-- BEGIN Selection --
Hashing files/bytes <was> Re: RFR(JDK11/NIO) 8202285: (fs) Add a method to Files for comparing file contents
forax at univ-mlv.fr
forax at univ-mlv.fr
Wed May 2 06:53:21 UTC 2018
----- Mail original -----
> De: "John Rose" <john.r.rose at oracle.com>
> À: "Remi Forax" <forax at univ-mlv.fr>
> Cc: "Paul Sandoz" <paul.sandoz at oracle.com>, "nio-dev" <nio-dev at openjdk.java.net>, "core-libs-dev"
> <core-libs-dev at openjdk.java.net>
> Envoyé: Mercredi 2 Mai 2018 07:35:38
> Objet: Re: Hashing files/bytes <was> Re: RFR(JDK11/NIO) 8202285: (fs) Add a method to Files for comparing file contents
> Here's another potential stacking:
>
> Define an interface ByteSequence, similar to CharSequence,
> as a zero-copy reference to some stored bytes somewhere.
> (Give it a long length.) Define bulk methods on it like hash
> and mismatch and transferTo. Then make File and ByteBuffer
> implement it. Deal with the cross-product of source and
> destination types underneath the interface.
>
> (Also I want ByteSequence as a way to encapsulate resource
> data for class files and condy, using zero-copy methods.
> The types byte[] and String don't scale and require copies.)
your ByteSequence is ByteBuffer !
a ByteBuffer can be a mapped file or wrapped a byte array,
mismatch is compareTo, transferTo is put(ByteBuffer), and hash should be messageDigest.digest(ByteBuffer) which doesn't exist but should.
>
> — John
Rémi
>
> On May 1, 2018, at 3:04 PM, forax at univ-mlv.fr wrote:
>>
>> ----- Mail original -----
>>> De: "Paul Sandoz" <paul.sandoz at oracle.com>
>>> À: "Remi Forax" <forax at univ-mlv.fr>
>>> Cc: "Alan Bateman" <Alan.Bateman at oracle.com>, "nio-dev"
-- END Selection --
-- BEGIN Stored rows --
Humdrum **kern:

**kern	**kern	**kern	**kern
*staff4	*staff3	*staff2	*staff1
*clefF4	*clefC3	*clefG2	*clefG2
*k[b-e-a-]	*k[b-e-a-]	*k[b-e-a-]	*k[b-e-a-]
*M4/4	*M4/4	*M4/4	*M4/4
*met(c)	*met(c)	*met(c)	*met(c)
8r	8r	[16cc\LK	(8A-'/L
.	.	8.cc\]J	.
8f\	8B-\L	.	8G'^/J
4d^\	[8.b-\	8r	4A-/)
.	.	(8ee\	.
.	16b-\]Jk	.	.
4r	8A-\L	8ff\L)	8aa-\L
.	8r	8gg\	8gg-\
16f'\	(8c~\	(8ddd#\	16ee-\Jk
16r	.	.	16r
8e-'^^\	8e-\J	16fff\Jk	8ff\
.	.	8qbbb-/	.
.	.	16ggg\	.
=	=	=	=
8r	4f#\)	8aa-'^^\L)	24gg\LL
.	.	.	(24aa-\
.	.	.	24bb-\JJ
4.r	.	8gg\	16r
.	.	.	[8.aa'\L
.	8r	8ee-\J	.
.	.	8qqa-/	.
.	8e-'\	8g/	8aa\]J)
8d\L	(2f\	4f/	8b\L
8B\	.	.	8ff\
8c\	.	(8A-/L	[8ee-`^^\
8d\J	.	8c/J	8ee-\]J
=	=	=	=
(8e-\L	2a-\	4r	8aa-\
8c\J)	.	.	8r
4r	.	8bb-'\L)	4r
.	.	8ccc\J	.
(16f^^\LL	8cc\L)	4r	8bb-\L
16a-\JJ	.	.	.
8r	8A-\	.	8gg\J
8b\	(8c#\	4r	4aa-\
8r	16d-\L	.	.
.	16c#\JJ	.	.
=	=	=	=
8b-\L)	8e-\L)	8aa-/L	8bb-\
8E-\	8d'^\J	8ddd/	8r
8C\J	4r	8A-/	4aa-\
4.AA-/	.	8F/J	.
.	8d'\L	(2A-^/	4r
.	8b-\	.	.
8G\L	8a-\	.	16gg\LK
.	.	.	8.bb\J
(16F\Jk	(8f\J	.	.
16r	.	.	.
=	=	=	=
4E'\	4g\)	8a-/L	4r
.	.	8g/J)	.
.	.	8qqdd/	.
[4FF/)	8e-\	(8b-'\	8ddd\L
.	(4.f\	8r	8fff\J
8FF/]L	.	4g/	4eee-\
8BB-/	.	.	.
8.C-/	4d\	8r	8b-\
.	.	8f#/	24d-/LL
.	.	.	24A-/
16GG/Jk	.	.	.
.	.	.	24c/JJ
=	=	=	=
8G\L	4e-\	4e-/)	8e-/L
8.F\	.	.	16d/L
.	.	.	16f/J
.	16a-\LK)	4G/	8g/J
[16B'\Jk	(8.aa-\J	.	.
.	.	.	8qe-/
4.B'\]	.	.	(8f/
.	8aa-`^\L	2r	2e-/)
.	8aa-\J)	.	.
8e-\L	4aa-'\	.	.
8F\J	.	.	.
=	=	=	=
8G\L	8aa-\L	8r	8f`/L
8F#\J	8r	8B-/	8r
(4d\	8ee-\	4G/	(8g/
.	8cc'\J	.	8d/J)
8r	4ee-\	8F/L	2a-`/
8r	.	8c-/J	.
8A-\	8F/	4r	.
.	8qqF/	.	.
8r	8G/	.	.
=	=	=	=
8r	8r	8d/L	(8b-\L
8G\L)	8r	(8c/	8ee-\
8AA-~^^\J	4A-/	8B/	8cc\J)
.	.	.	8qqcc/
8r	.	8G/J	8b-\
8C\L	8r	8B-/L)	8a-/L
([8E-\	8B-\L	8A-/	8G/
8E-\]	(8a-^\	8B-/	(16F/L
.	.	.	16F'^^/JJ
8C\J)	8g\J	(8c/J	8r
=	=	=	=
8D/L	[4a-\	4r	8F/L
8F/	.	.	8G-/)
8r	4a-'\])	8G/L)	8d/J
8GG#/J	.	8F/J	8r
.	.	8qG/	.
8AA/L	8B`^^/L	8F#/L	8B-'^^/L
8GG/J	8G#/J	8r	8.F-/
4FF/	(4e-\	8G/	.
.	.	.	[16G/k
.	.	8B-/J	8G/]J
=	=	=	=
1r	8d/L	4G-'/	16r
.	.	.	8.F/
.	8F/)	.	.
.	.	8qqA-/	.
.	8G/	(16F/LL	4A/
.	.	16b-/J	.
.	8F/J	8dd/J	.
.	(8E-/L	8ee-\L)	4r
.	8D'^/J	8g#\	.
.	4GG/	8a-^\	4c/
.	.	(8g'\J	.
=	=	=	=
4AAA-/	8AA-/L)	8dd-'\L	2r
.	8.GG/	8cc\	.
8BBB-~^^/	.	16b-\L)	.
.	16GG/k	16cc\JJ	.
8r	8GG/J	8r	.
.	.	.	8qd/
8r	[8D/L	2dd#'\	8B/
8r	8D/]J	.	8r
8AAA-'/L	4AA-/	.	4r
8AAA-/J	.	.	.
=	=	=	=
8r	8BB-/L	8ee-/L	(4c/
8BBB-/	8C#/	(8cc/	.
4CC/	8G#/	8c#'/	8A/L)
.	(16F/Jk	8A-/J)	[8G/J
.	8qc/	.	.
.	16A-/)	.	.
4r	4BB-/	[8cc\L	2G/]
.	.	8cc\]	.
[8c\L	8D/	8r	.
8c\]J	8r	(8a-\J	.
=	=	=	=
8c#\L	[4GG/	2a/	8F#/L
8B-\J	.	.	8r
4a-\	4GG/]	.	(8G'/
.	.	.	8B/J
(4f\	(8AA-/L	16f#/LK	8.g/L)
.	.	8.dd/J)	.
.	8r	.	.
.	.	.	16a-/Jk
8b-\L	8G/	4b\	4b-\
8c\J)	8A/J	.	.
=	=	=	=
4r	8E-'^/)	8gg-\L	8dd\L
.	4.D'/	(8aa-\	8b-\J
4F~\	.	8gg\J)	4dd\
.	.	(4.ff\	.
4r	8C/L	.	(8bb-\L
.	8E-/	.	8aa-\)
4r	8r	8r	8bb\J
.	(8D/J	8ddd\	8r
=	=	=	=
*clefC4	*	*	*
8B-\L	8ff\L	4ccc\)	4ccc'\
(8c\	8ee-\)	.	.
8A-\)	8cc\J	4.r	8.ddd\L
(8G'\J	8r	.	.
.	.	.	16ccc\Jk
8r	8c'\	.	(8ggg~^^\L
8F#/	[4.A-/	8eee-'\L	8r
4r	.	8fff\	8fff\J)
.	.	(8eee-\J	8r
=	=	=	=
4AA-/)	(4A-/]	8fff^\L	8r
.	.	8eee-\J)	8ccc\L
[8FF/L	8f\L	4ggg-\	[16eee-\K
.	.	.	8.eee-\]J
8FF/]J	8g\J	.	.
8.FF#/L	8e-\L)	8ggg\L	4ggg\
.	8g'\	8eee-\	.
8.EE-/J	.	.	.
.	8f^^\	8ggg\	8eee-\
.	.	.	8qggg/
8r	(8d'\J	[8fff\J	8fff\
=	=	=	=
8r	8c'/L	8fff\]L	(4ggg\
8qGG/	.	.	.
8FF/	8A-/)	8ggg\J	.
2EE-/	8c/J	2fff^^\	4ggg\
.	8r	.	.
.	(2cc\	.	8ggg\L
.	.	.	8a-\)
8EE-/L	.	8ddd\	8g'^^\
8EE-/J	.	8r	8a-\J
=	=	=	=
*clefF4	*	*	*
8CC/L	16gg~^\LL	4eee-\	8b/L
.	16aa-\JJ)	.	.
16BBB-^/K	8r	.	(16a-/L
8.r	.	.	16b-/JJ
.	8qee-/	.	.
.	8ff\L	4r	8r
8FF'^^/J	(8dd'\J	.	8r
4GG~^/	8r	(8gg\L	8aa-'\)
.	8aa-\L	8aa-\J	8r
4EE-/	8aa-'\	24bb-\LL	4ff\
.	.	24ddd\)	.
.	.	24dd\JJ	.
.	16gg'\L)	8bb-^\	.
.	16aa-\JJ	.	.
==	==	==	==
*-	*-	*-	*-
-- END Stored rows --
From the mailing-list message, return everything from "a ByteBuffer can" down to "exist but should.".

a ByteBuffer can be a mapped file or wrapped a byte array,
mismatch is compareTo, transferTo is put(ByteBuffer), and hash should be messageDigest.digest(ByteBuffer) which doesn't exist but should.